DIRECTIONS FOR THIS TASK
Your answer should be one number, the count of lines in the data that hold "linejoin".

DATA SECTION
= Beginning of Section =

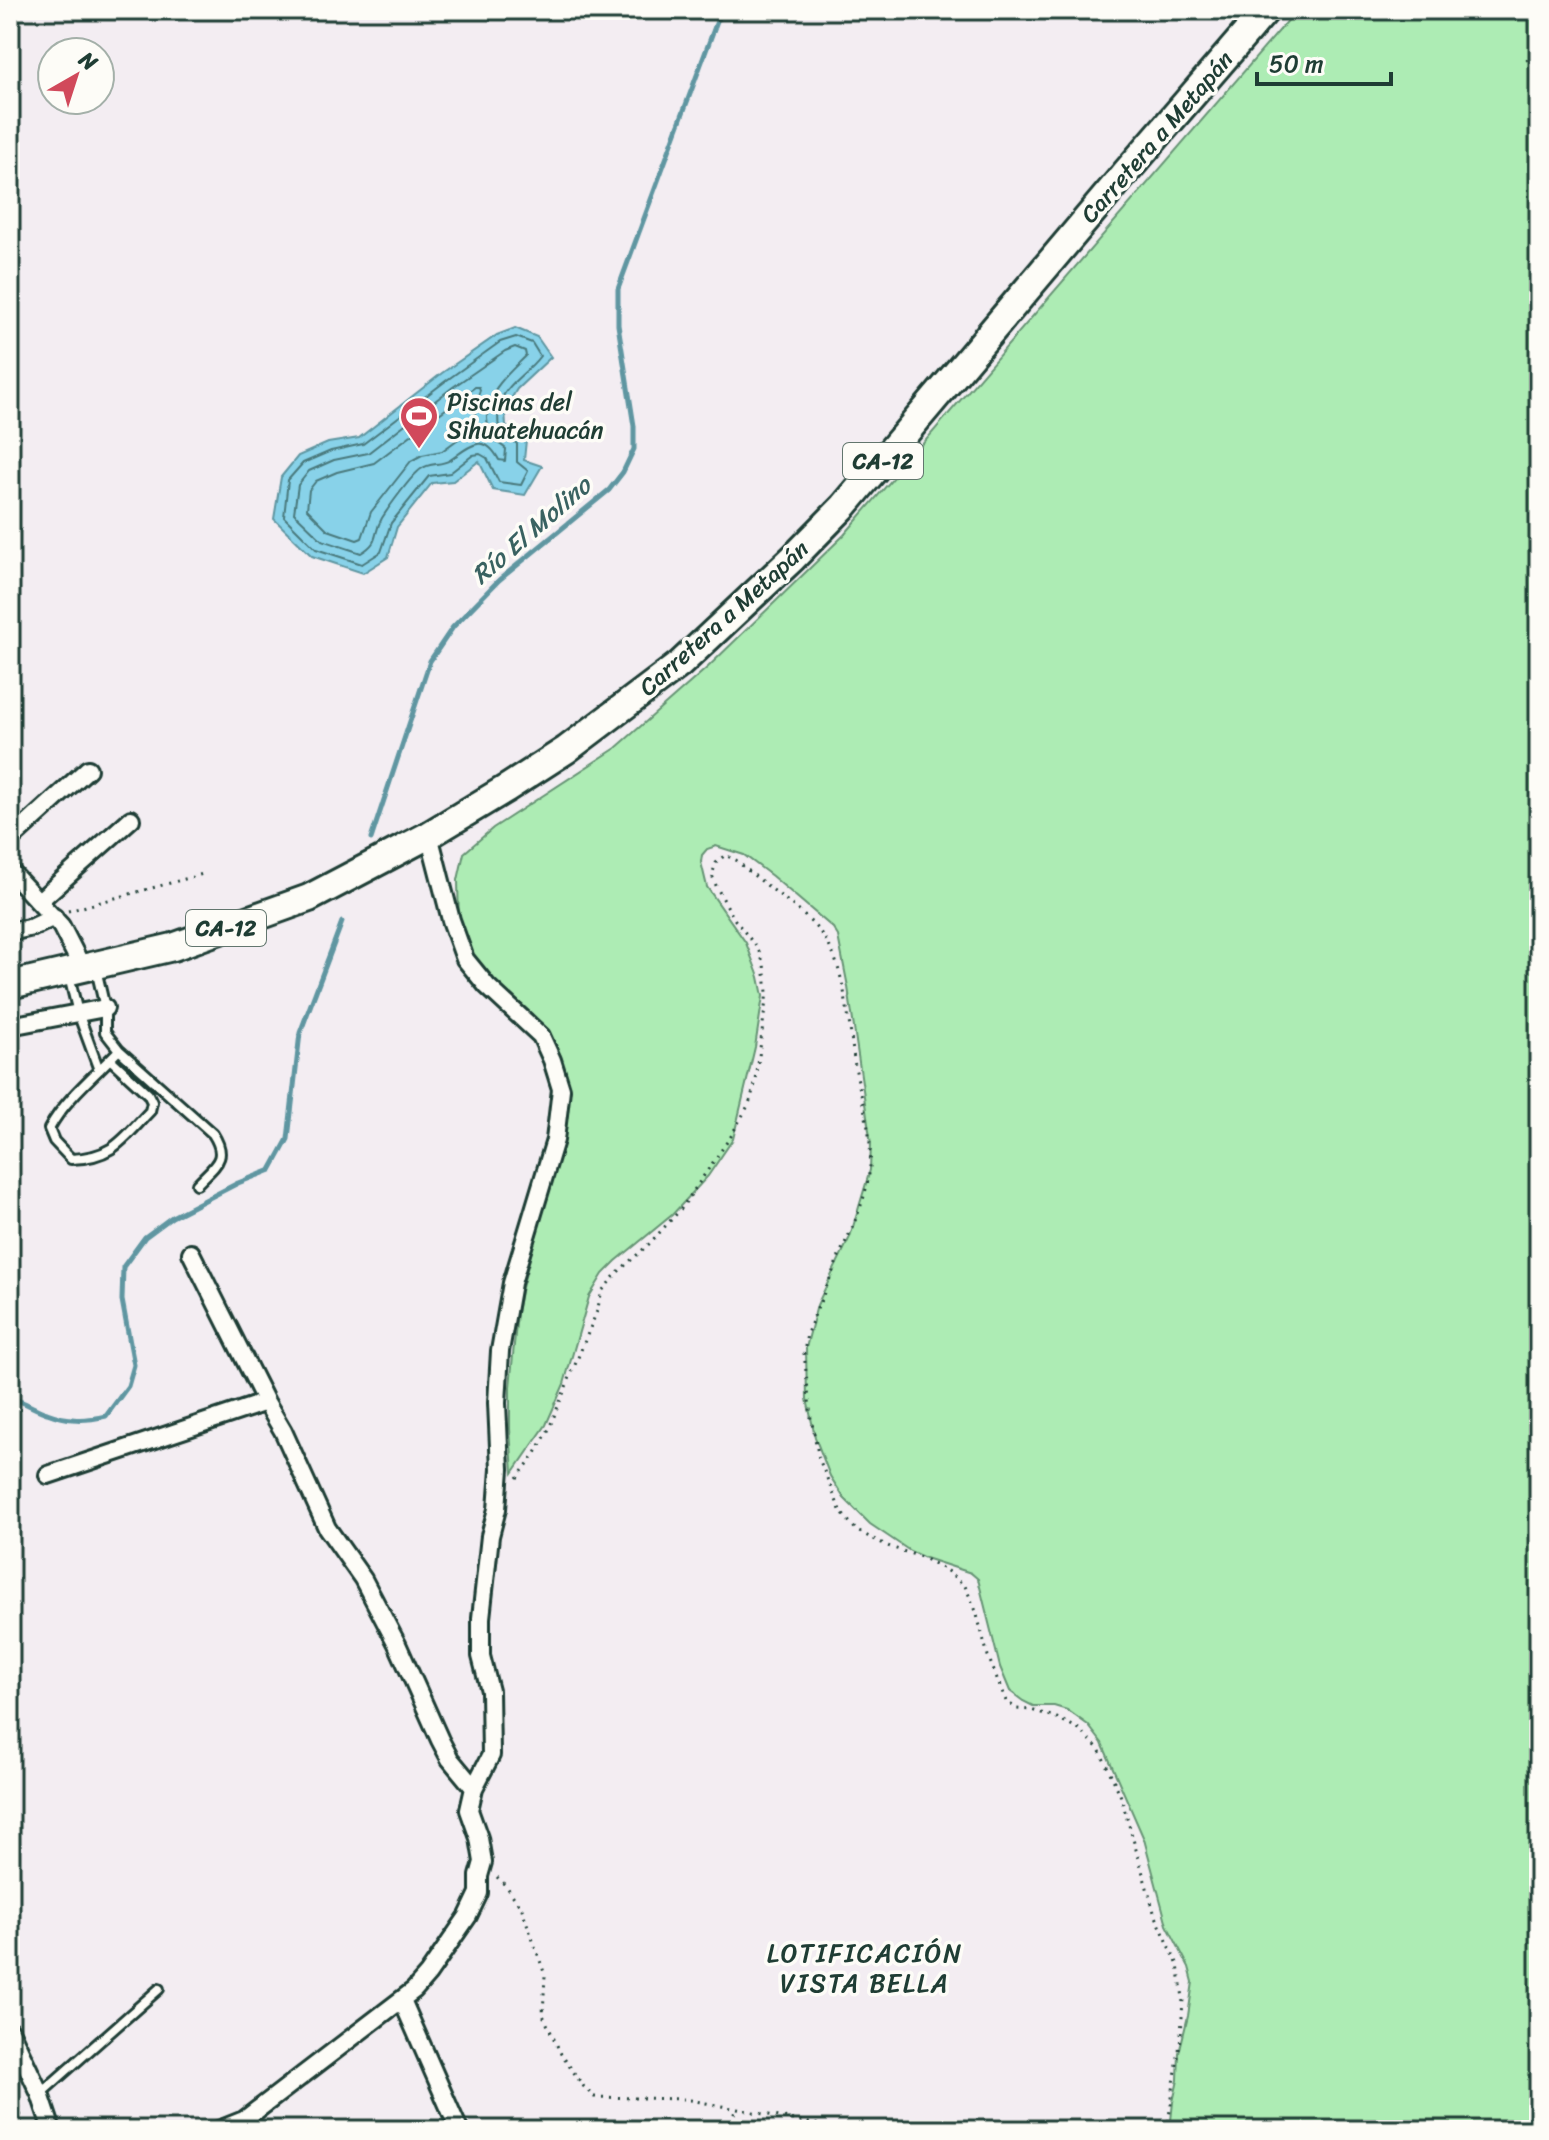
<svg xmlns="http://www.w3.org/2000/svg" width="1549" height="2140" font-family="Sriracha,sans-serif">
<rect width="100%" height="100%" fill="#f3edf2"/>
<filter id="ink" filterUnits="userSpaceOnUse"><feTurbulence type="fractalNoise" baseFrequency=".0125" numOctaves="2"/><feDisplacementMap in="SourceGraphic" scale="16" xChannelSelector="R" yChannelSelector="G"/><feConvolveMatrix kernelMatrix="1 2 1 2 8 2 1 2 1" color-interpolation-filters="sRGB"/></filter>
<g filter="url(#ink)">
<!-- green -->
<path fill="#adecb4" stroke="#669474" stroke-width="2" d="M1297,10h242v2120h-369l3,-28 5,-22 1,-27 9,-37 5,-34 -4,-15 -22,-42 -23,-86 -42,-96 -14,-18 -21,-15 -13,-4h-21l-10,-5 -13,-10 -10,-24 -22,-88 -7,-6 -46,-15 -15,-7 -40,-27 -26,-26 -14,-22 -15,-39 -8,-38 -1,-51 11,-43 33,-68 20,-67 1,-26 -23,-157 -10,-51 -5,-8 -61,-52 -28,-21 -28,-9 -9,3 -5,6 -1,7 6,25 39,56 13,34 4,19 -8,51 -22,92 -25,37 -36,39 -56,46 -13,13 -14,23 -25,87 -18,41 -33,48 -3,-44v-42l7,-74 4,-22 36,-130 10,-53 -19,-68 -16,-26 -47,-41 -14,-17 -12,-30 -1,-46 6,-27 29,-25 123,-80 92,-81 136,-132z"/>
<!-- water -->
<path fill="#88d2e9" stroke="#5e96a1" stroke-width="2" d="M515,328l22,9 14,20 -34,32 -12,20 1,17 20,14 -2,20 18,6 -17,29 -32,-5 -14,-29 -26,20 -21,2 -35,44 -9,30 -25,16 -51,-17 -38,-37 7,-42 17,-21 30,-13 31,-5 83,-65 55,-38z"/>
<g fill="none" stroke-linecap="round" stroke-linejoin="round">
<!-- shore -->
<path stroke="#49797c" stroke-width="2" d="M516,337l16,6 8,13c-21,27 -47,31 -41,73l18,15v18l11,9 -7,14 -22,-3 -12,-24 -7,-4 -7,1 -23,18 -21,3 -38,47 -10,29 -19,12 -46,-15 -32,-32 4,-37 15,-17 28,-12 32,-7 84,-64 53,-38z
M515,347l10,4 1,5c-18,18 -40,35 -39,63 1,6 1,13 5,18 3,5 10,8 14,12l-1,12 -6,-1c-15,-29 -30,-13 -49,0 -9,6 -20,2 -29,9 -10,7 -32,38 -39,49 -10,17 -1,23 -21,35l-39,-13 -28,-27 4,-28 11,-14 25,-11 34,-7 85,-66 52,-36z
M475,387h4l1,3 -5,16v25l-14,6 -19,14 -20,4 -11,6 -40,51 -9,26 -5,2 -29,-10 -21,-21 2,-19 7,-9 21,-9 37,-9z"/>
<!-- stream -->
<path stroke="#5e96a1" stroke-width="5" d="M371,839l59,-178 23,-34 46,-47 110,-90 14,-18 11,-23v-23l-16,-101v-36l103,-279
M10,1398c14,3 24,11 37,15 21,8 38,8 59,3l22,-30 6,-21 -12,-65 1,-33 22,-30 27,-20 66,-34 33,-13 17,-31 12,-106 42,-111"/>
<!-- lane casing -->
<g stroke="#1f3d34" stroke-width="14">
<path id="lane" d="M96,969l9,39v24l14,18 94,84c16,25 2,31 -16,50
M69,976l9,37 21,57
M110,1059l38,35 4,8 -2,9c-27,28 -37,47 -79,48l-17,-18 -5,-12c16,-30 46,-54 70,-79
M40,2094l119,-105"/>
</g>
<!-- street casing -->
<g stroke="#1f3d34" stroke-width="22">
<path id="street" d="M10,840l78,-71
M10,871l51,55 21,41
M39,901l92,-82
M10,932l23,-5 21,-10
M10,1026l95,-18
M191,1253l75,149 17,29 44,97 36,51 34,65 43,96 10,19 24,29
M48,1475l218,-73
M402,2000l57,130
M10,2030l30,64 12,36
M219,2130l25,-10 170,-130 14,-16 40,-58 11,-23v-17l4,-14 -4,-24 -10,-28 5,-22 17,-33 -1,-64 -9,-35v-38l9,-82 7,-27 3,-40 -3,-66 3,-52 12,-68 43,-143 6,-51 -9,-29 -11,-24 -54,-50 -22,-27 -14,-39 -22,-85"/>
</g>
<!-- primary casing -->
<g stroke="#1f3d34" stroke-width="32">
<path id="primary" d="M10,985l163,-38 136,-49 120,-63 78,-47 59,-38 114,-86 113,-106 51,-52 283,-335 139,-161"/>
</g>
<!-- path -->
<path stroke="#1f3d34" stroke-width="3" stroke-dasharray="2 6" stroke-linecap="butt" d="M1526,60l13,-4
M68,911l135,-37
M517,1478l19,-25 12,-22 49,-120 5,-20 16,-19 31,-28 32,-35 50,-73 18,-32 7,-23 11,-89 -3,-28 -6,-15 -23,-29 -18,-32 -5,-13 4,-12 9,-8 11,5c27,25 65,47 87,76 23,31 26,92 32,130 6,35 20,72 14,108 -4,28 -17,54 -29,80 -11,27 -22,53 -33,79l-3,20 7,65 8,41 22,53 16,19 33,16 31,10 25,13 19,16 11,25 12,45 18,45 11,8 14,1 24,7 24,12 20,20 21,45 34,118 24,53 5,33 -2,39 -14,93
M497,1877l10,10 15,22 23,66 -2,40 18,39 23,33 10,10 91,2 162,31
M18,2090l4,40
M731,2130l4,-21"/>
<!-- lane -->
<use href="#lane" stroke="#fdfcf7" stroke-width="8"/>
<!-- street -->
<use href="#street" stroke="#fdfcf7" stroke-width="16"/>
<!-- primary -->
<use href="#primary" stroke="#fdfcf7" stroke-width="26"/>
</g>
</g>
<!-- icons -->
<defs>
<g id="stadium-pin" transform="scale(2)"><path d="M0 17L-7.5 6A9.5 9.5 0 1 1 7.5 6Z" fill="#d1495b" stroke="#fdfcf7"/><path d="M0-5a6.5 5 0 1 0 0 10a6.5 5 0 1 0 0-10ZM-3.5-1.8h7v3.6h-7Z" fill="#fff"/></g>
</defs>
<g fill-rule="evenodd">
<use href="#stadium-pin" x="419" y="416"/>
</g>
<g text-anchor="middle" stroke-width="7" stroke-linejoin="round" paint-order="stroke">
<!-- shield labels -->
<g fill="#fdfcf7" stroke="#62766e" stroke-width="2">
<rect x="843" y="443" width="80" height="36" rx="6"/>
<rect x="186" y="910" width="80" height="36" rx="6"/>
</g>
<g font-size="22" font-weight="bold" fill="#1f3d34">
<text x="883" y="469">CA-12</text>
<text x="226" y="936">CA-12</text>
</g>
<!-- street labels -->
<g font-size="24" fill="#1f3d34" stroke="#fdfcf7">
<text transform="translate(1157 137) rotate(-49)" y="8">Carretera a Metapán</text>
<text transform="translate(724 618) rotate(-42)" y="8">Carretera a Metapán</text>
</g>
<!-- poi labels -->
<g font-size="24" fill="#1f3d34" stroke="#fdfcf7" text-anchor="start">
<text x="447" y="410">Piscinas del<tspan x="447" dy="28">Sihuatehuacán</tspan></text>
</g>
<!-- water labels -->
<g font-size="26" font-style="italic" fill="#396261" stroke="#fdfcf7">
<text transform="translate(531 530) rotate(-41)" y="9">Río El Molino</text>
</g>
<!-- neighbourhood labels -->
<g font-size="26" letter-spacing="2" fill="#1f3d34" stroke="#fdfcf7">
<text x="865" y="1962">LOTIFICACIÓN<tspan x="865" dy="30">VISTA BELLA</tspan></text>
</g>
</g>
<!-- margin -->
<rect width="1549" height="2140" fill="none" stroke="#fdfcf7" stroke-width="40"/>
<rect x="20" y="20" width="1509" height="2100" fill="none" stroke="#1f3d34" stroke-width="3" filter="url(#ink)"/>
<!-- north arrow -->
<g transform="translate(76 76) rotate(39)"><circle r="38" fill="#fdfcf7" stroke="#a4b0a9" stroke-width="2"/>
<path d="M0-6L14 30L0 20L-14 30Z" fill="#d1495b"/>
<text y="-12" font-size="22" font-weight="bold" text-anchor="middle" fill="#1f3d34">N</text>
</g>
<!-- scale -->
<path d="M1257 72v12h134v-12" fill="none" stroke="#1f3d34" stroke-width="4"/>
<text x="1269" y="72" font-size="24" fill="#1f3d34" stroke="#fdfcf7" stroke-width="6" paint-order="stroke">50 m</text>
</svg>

= End of Section =

WORKED SOLUTION
2